- Von René Weihrauch
- 30.07.2021 um 12:02
Pfefferminzia: Herr Will, laut PKV-Verband ist die Zahl der Beschäftigten mit einer betrieblichen Krankenversicherung zwischen 2015 und 2020 von 0,57 auf 1,04 Millionen gestiegen. Die Zahl der Unternehmen, die eine bKV anbieten, hat sich mehr als vervierfacht, und liegt jetzt bei 13.500. Was sind aus Ihrer Sicht die Gründe dafür?
Reiner Will: Es stimmt: Die bKV als ein Zweig der privaten Krankenversicherung wächst enorm. Das hat mehrere Gründe. Die erhoffte Wirkung – Mitarbeiterbindung, Verringerung von Ausfallzeiten, um es grob zusammenzufassen – stellt sich in den allermeisten Fällen ein. Über 80 Prozent der Unternehmen, die ihren Beschäftigten eine bKV anbieten, würden dies deshalb wieder tun. Die Zahl der bKV-Befürworter in den Betrieben steigt. Die überwiegende Zahl der Versicherungen ist arbeitgeberfinanziert, was sich ausgesprochen positiv und motivierend auf die Arbeitnehmer auswirkt – und das zu überschaubaren Beiträgen, die im Schnitt bei etwa 20 Euro im Monat liegen. Gleichwohl ist bei rund 45 Millionen Erwerbstätigen in Deutschland noch viel Luft nach oben.
Wie hat sich die bKV in den vergangenen Jahren bezogen auf Angebote und Leistungen denn verändert?
◇ ◇ ◇ ◇
**ZU ERLEDIGEN:**
1. Wie hoch liegen die Beiträge für eine betriebliche Krankenversicherung laut dem Interview im Schnitt?
2. Gib aus dem Interview zur betrieblichen Krankenversicherung den Abschnitt von „Reiner Will: Es“ bis einschließlich „Leistungen denn verändert?“ wortgetreu wieder.
3. Führe das Interview über die betriebliche Krankenversicherung dort fort, wo es aufhört.

Einträge aus einer Sammlung
◇ ◇ ◇ ◇
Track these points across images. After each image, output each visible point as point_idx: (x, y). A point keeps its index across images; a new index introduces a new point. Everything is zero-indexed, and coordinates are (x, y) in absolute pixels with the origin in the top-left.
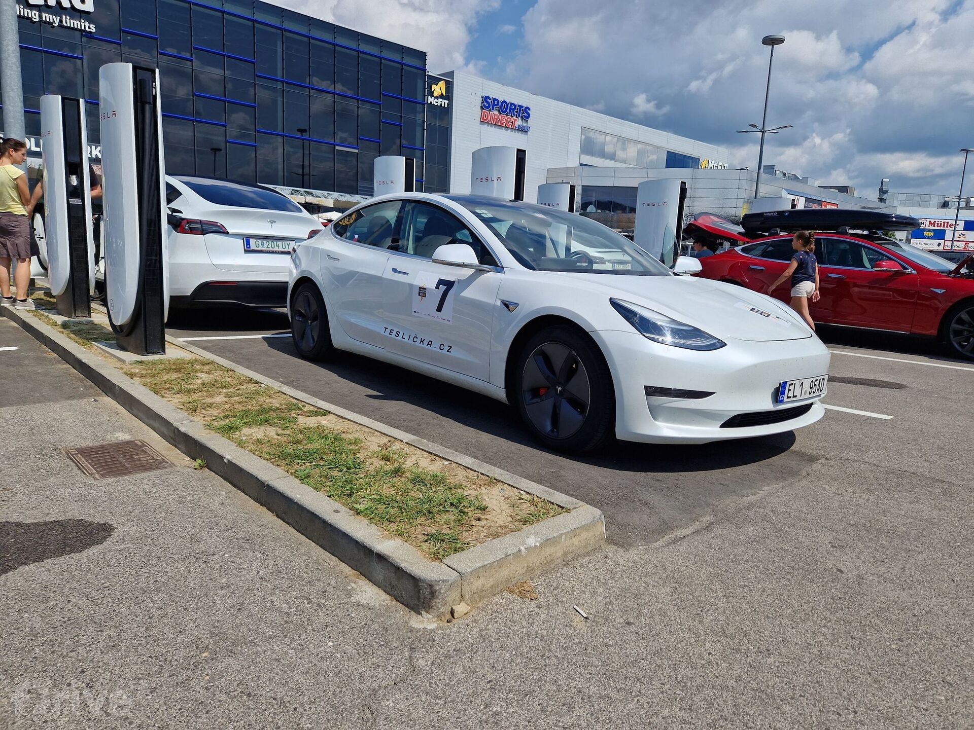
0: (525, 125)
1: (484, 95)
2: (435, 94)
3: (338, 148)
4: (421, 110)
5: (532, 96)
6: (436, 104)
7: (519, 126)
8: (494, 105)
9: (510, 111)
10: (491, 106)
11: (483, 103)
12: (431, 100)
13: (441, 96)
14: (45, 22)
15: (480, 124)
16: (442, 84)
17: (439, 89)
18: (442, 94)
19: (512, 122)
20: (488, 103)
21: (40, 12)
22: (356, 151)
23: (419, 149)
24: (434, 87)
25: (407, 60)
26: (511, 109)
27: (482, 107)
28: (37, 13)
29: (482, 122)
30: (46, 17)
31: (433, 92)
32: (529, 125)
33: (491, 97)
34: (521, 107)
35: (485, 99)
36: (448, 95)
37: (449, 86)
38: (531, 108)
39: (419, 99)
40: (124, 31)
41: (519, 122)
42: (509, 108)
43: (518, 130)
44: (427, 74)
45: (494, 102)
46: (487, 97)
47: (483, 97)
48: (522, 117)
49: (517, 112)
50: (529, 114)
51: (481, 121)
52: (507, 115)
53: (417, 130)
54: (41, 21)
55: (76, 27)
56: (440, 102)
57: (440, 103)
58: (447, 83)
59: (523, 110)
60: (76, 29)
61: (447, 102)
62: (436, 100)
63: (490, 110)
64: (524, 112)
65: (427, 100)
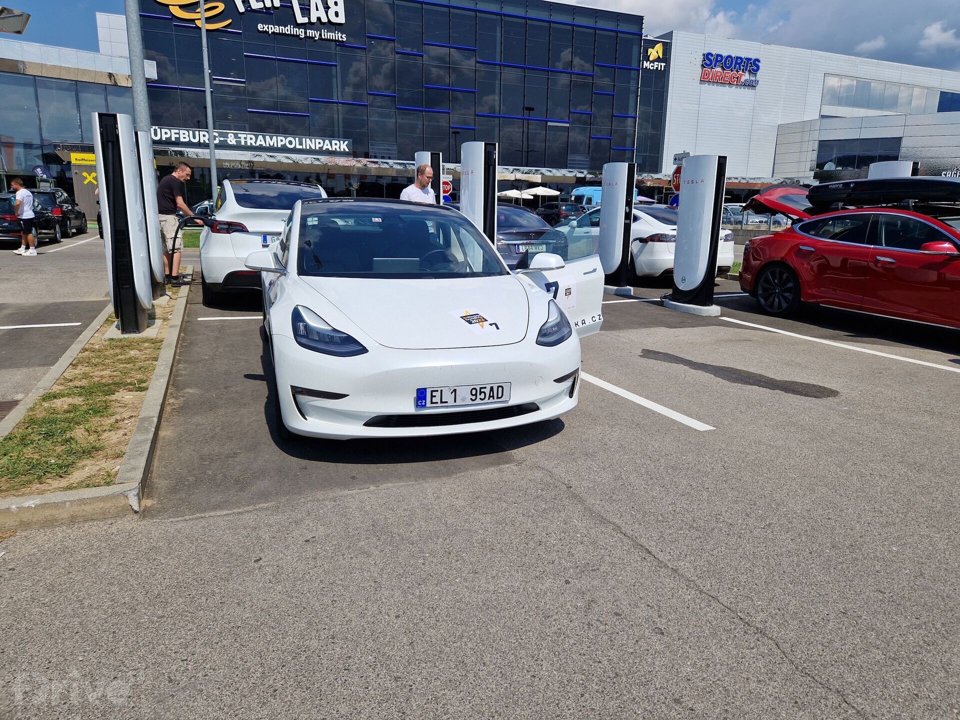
0: (754, 79)
1: (706, 52)
2: (651, 58)
3: (549, 124)
4: (636, 76)
5: (763, 46)
6: (652, 68)
7: (746, 81)
8: (717, 61)
9: (735, 66)
10: (714, 63)
11: (705, 60)
12: (646, 64)
14: (309, 37)
15: (700, 84)
16: (659, 48)
17: (655, 52)
18: (659, 57)
19: (737, 78)
20: (709, 60)
21: (305, 30)
22: (568, 125)
23: (632, 117)
24: (650, 50)
25: (623, 27)
26: (736, 63)
27: (702, 65)
28: (303, 30)
29: (703, 81)
30: (310, 33)
31: (649, 56)
32: (758, 79)
33: (714, 53)
34: (748, 59)
35: (707, 56)
36: (666, 58)
37: (667, 48)
38: (761, 59)
39: (634, 65)
40: (369, 37)
41: (746, 76)
42: (734, 63)
43: (745, 85)
44: (643, 38)
45: (717, 58)
46: (709, 54)
47: (704, 55)
48: (750, 71)
49: (744, 66)
50: (758, 67)
51: (701, 80)
52: (732, 71)
53: (630, 98)
54: (306, 37)
55: (331, 38)
57: (656, 66)
58: (665, 44)
59: (751, 63)
60: (332, 40)
61: (663, 64)
62: (652, 64)
63: (712, 68)
64: (752, 65)
65: (643, 65)
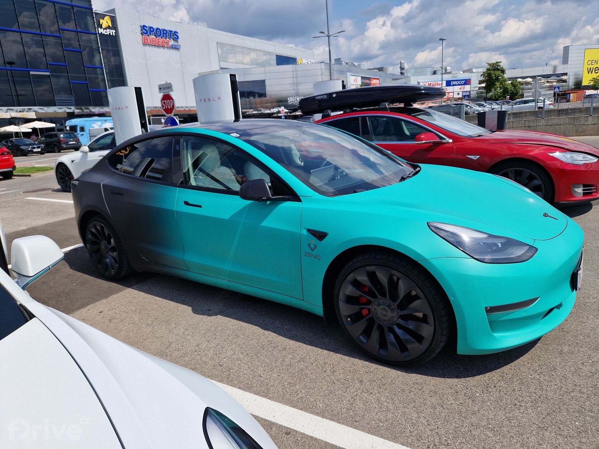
0: (176, 44)
1: (142, 24)
2: (104, 26)
3: (32, 73)
4: (95, 38)
6: (106, 34)
7: (172, 45)
8: (151, 31)
10: (149, 32)
12: (101, 31)
13: (109, 27)
15: (143, 46)
16: (107, 19)
17: (106, 22)
18: (109, 26)
19: (167, 43)
20: (145, 30)
22: (48, 73)
23: (100, 68)
24: (101, 21)
25: (77, 3)
26: (164, 34)
27: (142, 33)
29: (145, 44)
31: (102, 25)
32: (179, 44)
33: (147, 26)
34: (171, 31)
35: (143, 27)
36: (114, 26)
37: (113, 20)
38: (178, 32)
39: (92, 30)
41: (172, 42)
42: (162, 33)
43: (172, 48)
44: (94, 11)
46: (144, 26)
47: (141, 26)
48: (173, 39)
49: (169, 35)
50: (178, 37)
51: (143, 44)
52: (162, 38)
53: (95, 54)
56: (108, 32)
58: (111, 17)
61: (114, 31)
62: (105, 31)
63: (148, 35)
64: (174, 35)
65: (98, 31)
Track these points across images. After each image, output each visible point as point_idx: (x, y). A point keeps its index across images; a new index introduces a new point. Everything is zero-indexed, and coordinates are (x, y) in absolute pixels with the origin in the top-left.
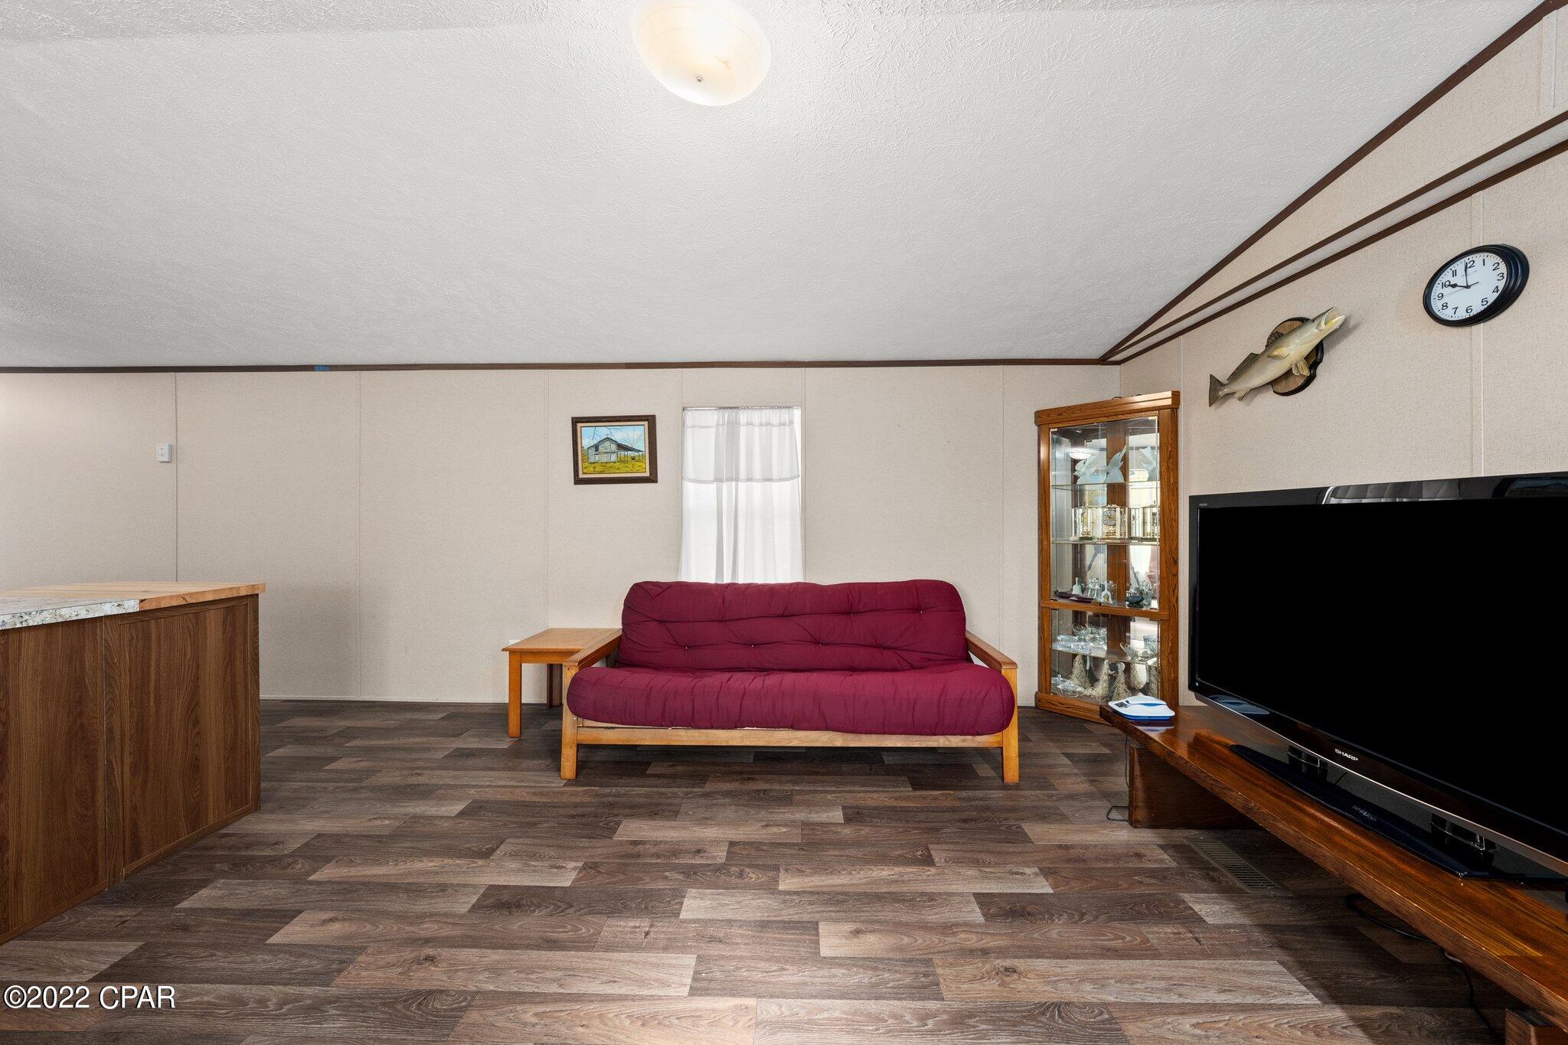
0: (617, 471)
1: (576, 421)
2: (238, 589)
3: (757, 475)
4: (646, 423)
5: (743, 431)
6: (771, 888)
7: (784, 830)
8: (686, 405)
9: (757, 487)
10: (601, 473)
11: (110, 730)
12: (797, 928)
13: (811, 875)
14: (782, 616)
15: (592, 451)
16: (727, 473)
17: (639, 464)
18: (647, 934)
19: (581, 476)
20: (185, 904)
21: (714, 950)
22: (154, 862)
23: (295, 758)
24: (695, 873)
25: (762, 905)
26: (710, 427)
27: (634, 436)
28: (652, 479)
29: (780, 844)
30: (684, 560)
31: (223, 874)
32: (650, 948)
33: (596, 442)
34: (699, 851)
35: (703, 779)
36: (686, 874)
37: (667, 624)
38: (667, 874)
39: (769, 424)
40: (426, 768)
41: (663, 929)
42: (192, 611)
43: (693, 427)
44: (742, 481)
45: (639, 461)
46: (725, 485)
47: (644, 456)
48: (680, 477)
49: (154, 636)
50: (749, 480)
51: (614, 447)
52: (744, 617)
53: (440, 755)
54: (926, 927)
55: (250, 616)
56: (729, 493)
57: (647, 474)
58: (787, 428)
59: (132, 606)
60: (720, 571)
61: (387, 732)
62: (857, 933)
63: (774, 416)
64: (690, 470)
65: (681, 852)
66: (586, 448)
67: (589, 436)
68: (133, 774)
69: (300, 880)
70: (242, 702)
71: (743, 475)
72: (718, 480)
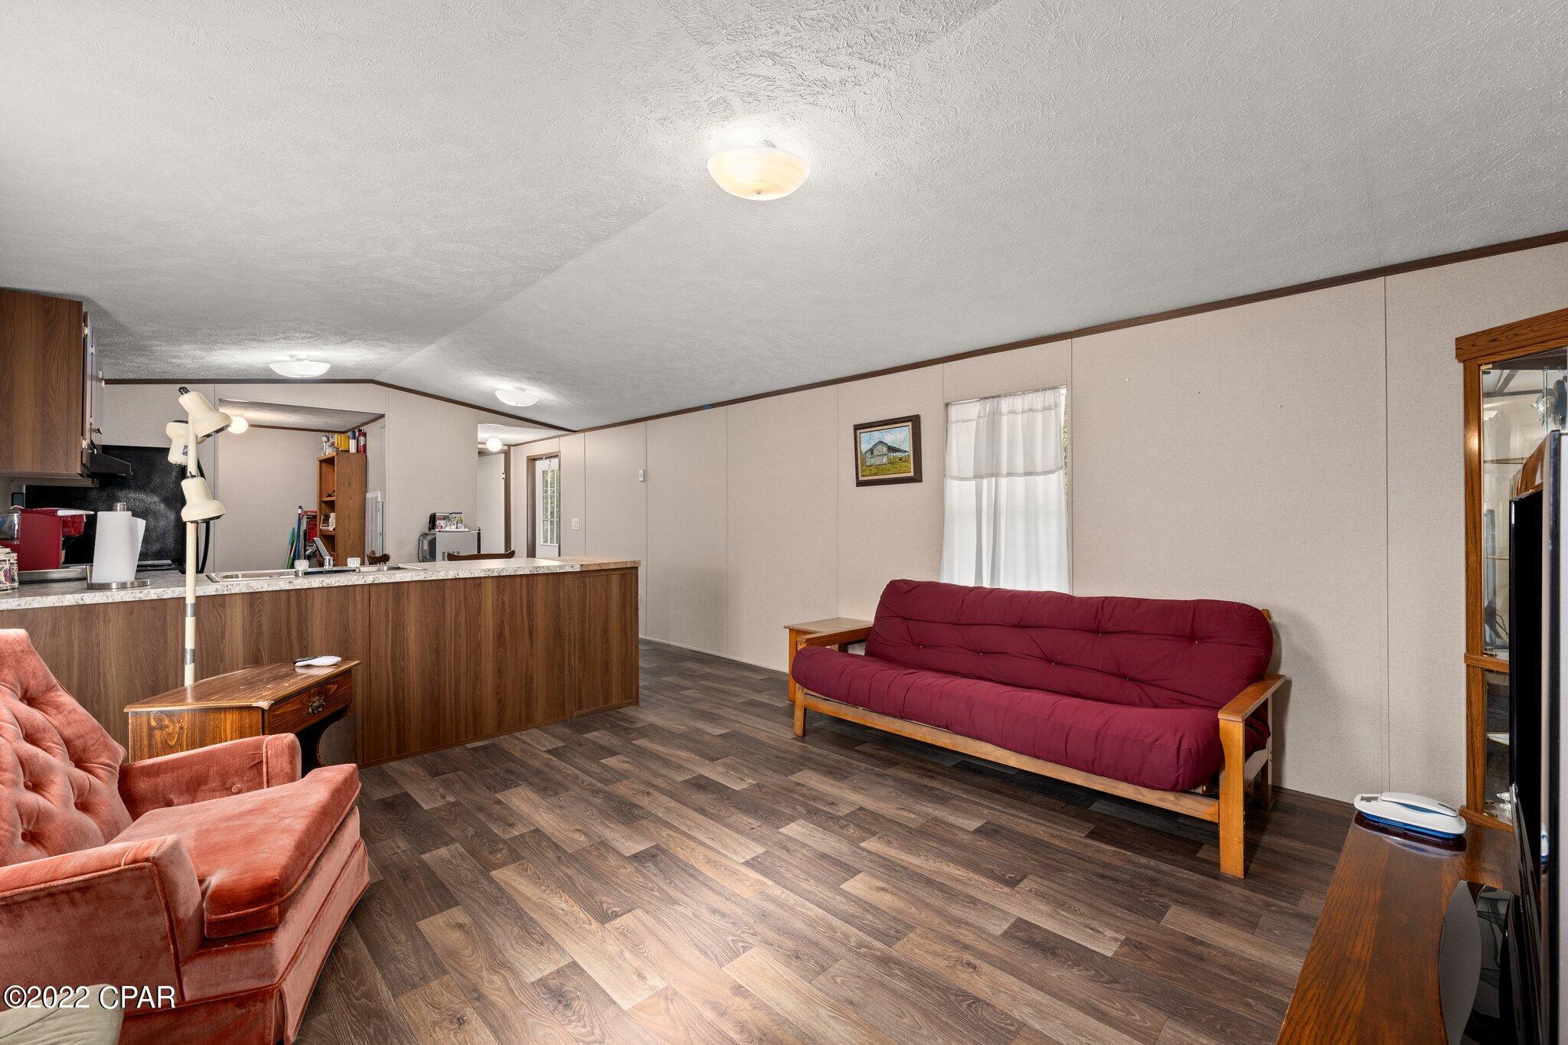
0: (888, 472)
1: (857, 428)
2: (626, 562)
3: (1020, 469)
4: (910, 424)
5: (1005, 420)
6: (854, 842)
7: (913, 816)
8: (947, 401)
9: (1020, 482)
10: (875, 475)
11: (570, 634)
12: (840, 866)
13: (896, 848)
14: (1018, 626)
15: (869, 455)
16: (988, 469)
17: (905, 464)
18: (753, 828)
19: (861, 479)
20: (586, 736)
21: (778, 852)
22: (588, 714)
23: (671, 683)
24: (815, 814)
25: (836, 847)
26: (971, 420)
27: (900, 437)
28: (917, 478)
29: (897, 822)
30: (945, 562)
31: (606, 729)
32: (747, 835)
33: (871, 446)
34: (833, 804)
35: (891, 763)
36: (809, 812)
37: (908, 621)
38: (798, 807)
39: (1031, 410)
40: (725, 706)
41: (766, 830)
42: (603, 573)
43: (957, 422)
44: (1003, 476)
45: (906, 461)
46: (985, 481)
47: (909, 456)
48: (943, 474)
49: (588, 587)
50: (1009, 474)
51: (885, 449)
52: (978, 623)
53: (739, 701)
54: (940, 913)
55: (634, 581)
56: (989, 490)
57: (911, 474)
58: (1053, 412)
59: (577, 569)
60: (979, 574)
61: (726, 680)
63: (1037, 400)
64: (953, 467)
65: (822, 800)
66: (864, 452)
67: (867, 440)
68: (580, 662)
69: (629, 741)
70: (629, 634)
71: (1004, 470)
72: (978, 476)
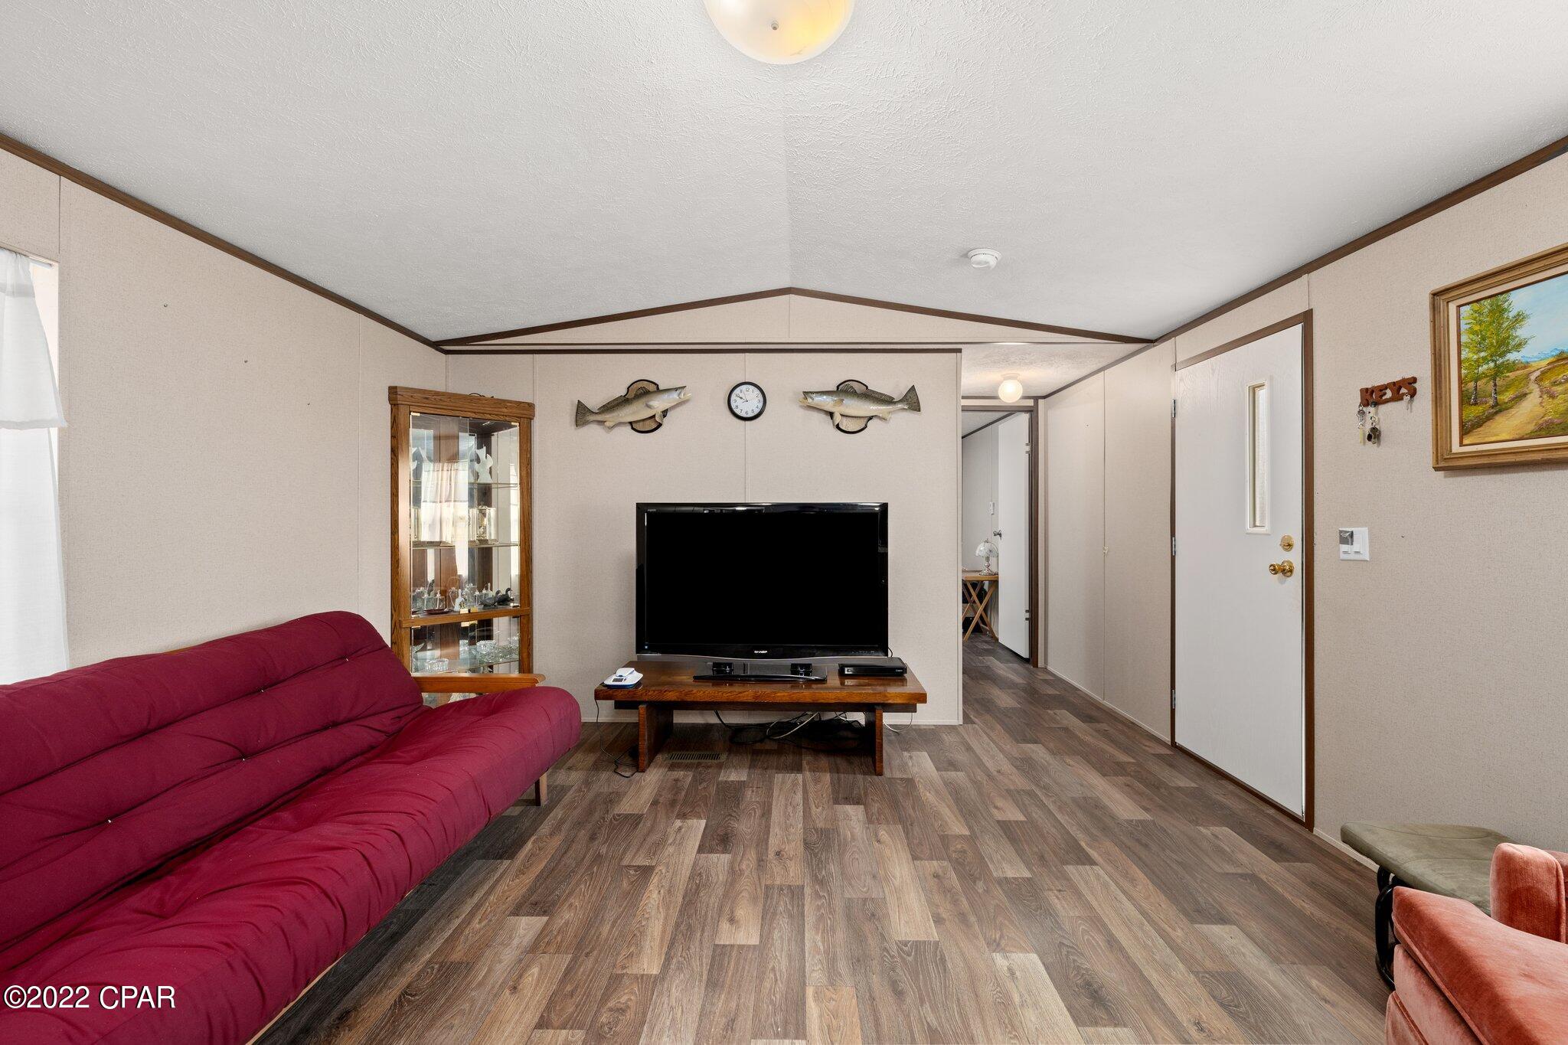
62: (732, 920)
◇ ◇ ◇ ◇
**ERGEBNISSE:**
1. Im Schnitt bei etwa 20 Euro im Monat.

2.
Reiner Will: Es stimmt: Die bKV als ein Zweig der privaten Krankenversicherung wächst enorm. Das hat mehrere Gründe. Die erhoffte Wirkung – Mitarbeiterbindung, Verringerung von Ausfallzeiten, um es grob zusammenzufassen – stellt sich in den allermeisten Fällen ein. Über 80 Prozent der Unternehmen, die ihren Beschäftigten eine bKV anbieten, würden dies deshalb wieder tun. Die Zahl der bKV-Befürworter in den Betrieben steigt. Die überwiegende Zahl der Versicherungen ist arbeitgeberfinanziert, was sich ausgesprochen positiv und motivierend auf die Arbeitnehmer auswirkt – und das zu überschaubaren Beiträgen, die im Schnitt bei etwa 20 Euro im Monat liegen. Gleichwohl ist bei rund 45 Millionen Erwerbstätigen in Deutschland noch viel Luft nach oben.
Wie hat sich die bKV in den vergangenen Jahren bezogen auf Angebote und Leistungen denn verändert?

3.
Die Entwicklung geht klar in Richtung Budgettarife, innerhalb derer den Versicherten ein bestimmtes Jahresbudget für Gesundheitsausgaben frei zur Verfügung steht. Diese Tarife sind eindeutig die Treiber im bKV-Geschäft. Das leuchtet auch ein, denn aus Arbeitgebersicht muss eine gute bKV drei Bedingungen erfüllen: Sie muss bei den Beschäftigten ein erlebbares Leistungserlebnis auslösen, flexibel nutzbar und einfach in der Handhabung sein. Budgettarife erfüllen diese Anforderungen besser als herkömmliche Modultarife. Eine weitere Veränderung betrifft die Digitalisierung: Telemedizin, Gesundheits-Apps, digitale Facharztvermittlung – der gesamte E-Health-Bereich ist in den vergangenen Jahren dazugekommen.
Was muss eine gute bKV heute im Einzelnen leisten?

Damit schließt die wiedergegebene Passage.